Data excerpts:
+++

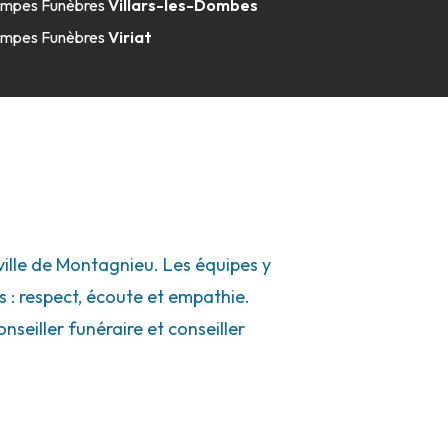
mpes Funèbres
Villars-les-Dombes
mpes Funèbres
Viriat
lle de Montagnieu. Les équipes y
s : respect, écoute et empathie.
seiller funéraire et conseiller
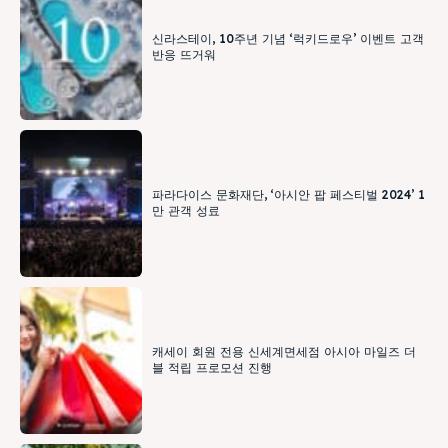
신라스테이, 10주년 기념 ‘럭키드로우’ 이벤트 고객
반응 뜨거워
파라다이스 문화재단, ‘아시안 팝 페스티벌 2024’ 1
만 관객 성료
캐세이 회원 전용 신세계면세점 아시아 마일즈 더
블 적립 프로모션 진행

+++

Convert the text lines of both rows into a single JSON list of strings, one string per line and no blank lines. Leave out the pictures.

* **WRITTEN RESPONSE**:
[
  "mpes Funèbres",
  "Villars-les-Dombes",
  "mpes Funèbres",
  "Viriat",
  "lle de Montagnieu. Les équipes y",
  "s : respect, écoute et empathie.",
  "seiller funéraire et conseiller",
  "신라스테이, 10주년 기념 ‘럭키드로우’ 이벤트 고객",
  "반응 뜨거워",
  "파라다이스 문화재단, ‘아시안 팝 페스티벌 2024’ 1",
  "만 관객 성료",
  "캐세이 회원 전용 신세계면세점 아시아 마일즈 더",
  "블 적립 프로모션 진행"
]